Un partenariat public-privé bien huilé
Si les infrastructures ont été du ressort de l’Etat, la mise en exploitation a été placée sous le partenariat public-privé. La gestion du système est assurée par l’UDART, une compagnie privée dont les propriétaires de bus privés détiennent une part du capital. « Ce qui fait justement l’originalité du projet à Dar, c’est que nous avons impliqué les propriétaires de bus privés qui se sont regroupés pour prendre des actions dans la société. Cette approche intégrée fait aujourd’hui qu’ils ne perçoivent pas le BRT comme un concurrent », vante Mohamed Kuganda, Chef des opérations à UDART. Il confie que pour susciter l’adhésion des habitants et leur permettre de maîtriser le fonctionnement et les circuits, la compagnie a d’abord organisé 15 jours de transport gratuit. En un an, le BRT est en passe d’être le premier choix de transport à Dar. Le nombre de passagers par jour est passé de 40.000 au début à 200 000, avec un chiffre d’affaires journalier 110 millions de shilling, soit environ 40 millions de francs CFA.

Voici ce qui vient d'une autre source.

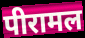
पीरामल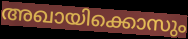
അഖായിക്കൊസുംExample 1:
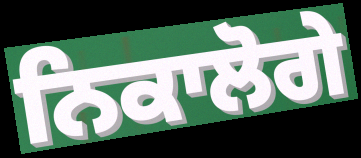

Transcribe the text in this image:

ਨਿਕਾਲੋਗੇ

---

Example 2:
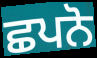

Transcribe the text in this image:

ਛਪਨੋ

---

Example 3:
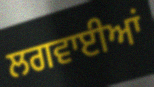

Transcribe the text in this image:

ਲਗਵਾਈਆਂ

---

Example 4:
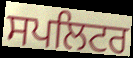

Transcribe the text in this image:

ਸਪਲਿਟਰ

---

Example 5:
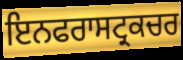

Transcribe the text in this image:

ਇਨਫਰਾਸਟ੍ਰਕਚਰ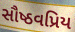
સૌષ્ઠવપ્રિયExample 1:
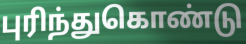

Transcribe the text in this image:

புரிந்துகொண்டு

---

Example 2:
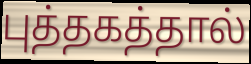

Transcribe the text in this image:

புத்தகத்தால்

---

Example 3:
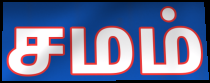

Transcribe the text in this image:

சமம்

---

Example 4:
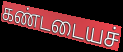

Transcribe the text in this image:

கண்டடையச்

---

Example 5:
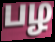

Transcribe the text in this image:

பழ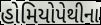
હોમિયોપેથીના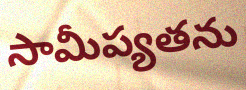
సామీప్యతను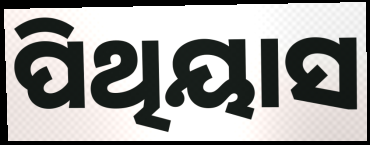
ପିଥିୟାସ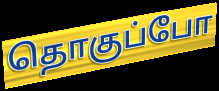
தொகுப்போ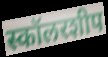
स्कॉलरशीपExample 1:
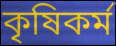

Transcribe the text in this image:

কৃষিকর্ম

« L’idée de transport rapide n’est pas une exception tanzanienne mais ce projet sort de l’ordinaire parce qu’il a su exploiter les forces de chaque partie prenante pour instaurer une gouvernance qui garantit sa durabilité », commente Eric Chinje, ancien cadre de la Banque mondiale, président directeur général de African Media Initiative (AMI). Il explique que l’Etat n’ayant pas l’expérience dans la gestion des bus, il a décidé dans l’approche de partenariat public-privé de réunir, à côté de l’opérateur technique, les transporteurs pour qu’ils aient le poids pour prêter de l’argent auprès des banques pour acheter les bus. « Non seulement ils ont anticipé sur l’opposition des transporteurs locaux mais ils ont trouvé le système de les associer au projet. Aujourd’hui tous les bus du système BRT appartiennent aux transporteurs », se réjouit-il. Les imprimeurs constituent un autre maillon de la chaîne. Ils assurent l’émission des tickets. Les recettes sont collectées par une institution de microfinance qui a vocation de financer des microprojets dans les quartiers que desservent les bus. « On voit que la chaine est bien réfléchie. Je trouve que chaque pays africain doit s’inspirer de ce projet dont on voit à l’intérieur la bonne gouvernance, la création d’emplois, le transfert des technologies », suggère Eric Chinje.
Au Bénin, aucun investissement public n’est réalisé dans le transport urbain. Les tentatives parcellaires de mise en place des lignes de transports en commun se sont toujours soldées par un fiasco. La dernière en date est celle d’une société privée BenAfrique, lancée il y a quatre ans et dont les bus se font rares dans les embouteillages de Cotonou. L’expérience du BRT de Dar es Salaam peut faire florès.